Michael Posner, the assistant secretary of state for human rights, said that among projects being funded by the US government is a technology that acts as a "slingshot" – identifying censored material and throwing it back on to the web so that users can find it. The project is part of a $30m (£18m) state department project aimed at encouraging civil liberty online.
"We're responding with new tools. This is a cat-and-mouse game. We're trying to stay one step ahead of the cat," Posner said. Censored information would be redirected to email, blogs and other online sources, he said. Posner said he would not identify the recipients of funding for "reasons of security".
Posner's comments come as the US ended two days of talks with Chinese officials amid worsening relations over censorship and crackdowns on dissidents.
Chinese authorities block sites including Twitter and Facebook and censor information online. In March, Google accused China of interfering with its email service. Authorities have been censoring references to pro-democracy uprisings in the Arab world and recently blocked search results for "Hillary Clinton" after she gave a speech championing internet freedom.
Posner said the US was using $19m to fund technology that would "be redirecting information back in that governments have initially blocked".
In Washington, critics have accused the state department of being slow to spend the money and kowtowing to China. Earlier this year senator Dick Lugar, a Republican on the Senate foreign relations committee, called for another government body to be put in charge of the funds.
Rebecca MacKinnon, co-founder of GlobalVoicesOnline.org, a global organisation for bloggers, said that access to information was not the only issue people faced online. In Egypt, for example, censorship had not been a problem but surveillance had been a far bigger issue, she said. When the Egyptian revolution began, the authorities successfully closed the internet. "Circumnavigation tools don't do much good if the government shuts down the internet," she said.
MacKinnon said other technologies that would help people avoid government scrutiny online and allow them to set up local networks should a regime pull the plug on internet access were just as valuable.
In a recent interview with the Atlantic magazine, Clinton said China had a deplorable human rights record and was involved in a "fool's errand" trying to hold off democratic changes like those sweeping the Middle East.

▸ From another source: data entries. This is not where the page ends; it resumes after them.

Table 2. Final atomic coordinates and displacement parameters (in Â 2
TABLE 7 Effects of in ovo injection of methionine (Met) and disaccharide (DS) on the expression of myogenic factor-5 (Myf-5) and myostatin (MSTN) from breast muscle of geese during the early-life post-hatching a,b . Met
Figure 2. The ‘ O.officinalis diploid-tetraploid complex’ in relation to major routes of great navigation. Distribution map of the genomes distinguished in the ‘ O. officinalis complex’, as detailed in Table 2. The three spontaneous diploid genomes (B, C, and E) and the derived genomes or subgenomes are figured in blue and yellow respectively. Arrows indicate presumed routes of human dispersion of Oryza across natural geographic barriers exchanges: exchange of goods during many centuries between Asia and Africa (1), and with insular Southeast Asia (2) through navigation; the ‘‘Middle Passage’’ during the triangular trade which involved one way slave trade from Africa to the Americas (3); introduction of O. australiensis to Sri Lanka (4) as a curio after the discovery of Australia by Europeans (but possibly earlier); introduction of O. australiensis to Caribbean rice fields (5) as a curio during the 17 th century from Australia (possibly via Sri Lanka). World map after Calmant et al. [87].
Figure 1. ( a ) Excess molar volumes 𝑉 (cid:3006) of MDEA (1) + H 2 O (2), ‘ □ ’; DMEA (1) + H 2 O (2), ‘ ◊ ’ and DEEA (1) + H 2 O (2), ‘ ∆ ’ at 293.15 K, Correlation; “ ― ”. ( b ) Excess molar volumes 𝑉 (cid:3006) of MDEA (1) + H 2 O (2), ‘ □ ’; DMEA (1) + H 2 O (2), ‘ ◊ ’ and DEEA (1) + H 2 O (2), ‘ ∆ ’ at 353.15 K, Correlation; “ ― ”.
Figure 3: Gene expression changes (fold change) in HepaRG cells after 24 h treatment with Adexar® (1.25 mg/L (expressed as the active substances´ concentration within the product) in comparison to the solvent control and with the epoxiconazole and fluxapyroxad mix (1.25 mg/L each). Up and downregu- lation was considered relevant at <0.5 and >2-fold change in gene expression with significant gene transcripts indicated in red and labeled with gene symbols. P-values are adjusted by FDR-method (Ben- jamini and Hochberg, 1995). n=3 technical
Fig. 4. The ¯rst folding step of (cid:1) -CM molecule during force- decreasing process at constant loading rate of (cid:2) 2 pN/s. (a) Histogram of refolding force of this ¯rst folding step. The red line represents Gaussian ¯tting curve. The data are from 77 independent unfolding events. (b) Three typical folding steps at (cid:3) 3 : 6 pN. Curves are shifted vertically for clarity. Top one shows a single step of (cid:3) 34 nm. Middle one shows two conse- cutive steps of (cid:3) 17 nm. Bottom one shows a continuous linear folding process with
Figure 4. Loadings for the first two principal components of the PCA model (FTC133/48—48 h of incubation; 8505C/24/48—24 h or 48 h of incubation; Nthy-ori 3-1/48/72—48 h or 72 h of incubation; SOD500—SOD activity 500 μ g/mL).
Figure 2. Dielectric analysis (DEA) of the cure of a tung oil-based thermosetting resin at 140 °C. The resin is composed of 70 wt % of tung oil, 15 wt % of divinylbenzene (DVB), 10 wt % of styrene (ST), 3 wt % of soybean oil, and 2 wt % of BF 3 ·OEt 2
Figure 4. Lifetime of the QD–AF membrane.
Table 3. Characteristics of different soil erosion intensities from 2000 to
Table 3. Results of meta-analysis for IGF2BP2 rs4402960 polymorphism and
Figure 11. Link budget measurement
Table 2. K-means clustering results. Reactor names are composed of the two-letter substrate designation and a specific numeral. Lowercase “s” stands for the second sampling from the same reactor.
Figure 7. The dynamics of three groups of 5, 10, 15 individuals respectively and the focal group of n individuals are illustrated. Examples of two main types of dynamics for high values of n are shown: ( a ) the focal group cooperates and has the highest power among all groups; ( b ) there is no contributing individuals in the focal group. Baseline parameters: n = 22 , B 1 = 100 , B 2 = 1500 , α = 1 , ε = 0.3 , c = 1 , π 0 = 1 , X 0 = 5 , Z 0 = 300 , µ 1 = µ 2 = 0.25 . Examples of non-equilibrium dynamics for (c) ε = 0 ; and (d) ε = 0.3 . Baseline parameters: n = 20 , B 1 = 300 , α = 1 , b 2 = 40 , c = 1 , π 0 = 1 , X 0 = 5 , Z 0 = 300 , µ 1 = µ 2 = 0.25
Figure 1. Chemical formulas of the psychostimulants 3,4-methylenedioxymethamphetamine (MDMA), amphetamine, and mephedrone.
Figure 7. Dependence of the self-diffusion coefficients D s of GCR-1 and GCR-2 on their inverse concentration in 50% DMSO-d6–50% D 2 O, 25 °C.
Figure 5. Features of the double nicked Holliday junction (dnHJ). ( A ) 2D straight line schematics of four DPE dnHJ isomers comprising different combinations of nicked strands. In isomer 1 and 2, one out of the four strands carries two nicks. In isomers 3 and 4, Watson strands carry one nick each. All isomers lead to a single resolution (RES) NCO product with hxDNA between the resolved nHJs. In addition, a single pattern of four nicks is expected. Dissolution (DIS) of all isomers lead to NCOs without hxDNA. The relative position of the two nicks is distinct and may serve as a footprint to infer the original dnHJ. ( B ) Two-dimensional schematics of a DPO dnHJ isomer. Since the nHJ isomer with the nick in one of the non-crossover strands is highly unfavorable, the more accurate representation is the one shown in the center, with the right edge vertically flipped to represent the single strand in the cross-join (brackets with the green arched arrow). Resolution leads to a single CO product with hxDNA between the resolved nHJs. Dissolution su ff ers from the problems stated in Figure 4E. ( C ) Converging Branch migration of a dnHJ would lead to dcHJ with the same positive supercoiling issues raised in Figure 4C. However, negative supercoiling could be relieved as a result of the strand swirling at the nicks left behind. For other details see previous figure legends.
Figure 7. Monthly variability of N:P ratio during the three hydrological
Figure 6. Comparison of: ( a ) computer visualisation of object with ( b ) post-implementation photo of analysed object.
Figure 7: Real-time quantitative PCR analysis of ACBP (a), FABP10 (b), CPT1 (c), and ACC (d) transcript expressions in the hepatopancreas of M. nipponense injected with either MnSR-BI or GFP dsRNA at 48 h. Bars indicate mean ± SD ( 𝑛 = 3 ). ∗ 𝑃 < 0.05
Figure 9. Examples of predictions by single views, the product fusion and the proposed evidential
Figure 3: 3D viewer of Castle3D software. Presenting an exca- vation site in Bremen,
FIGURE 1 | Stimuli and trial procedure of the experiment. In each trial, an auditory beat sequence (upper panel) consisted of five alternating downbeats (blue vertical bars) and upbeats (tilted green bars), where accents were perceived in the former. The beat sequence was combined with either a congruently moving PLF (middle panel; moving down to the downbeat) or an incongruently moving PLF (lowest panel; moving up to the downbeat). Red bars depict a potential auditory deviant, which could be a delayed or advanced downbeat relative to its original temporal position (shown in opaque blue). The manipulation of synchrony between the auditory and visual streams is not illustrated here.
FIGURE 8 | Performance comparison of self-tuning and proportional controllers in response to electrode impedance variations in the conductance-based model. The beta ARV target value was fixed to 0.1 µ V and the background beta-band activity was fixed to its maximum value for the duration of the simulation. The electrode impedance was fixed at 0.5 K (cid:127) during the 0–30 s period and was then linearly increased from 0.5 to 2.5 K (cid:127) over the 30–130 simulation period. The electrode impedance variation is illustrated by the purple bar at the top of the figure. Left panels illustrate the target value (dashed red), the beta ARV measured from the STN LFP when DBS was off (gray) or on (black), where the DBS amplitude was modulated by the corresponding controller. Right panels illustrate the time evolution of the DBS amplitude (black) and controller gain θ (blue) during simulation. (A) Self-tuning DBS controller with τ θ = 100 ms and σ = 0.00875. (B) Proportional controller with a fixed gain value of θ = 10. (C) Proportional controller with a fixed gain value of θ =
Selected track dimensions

In her speech in February, the US secretary of state called the internet "the public space of the 21st century" and hailed the way the internet had been used to support uprisings in Egypt and protests in Iran. She pledged US support for freedom of expression and association online. "For the United States, the choice is clear. On the spectrum of internet freedom, we place ourselves on the side of openness," she said. But Clinton criticised WikiLeaks for publishing secret US cables, calling it "an act of theft".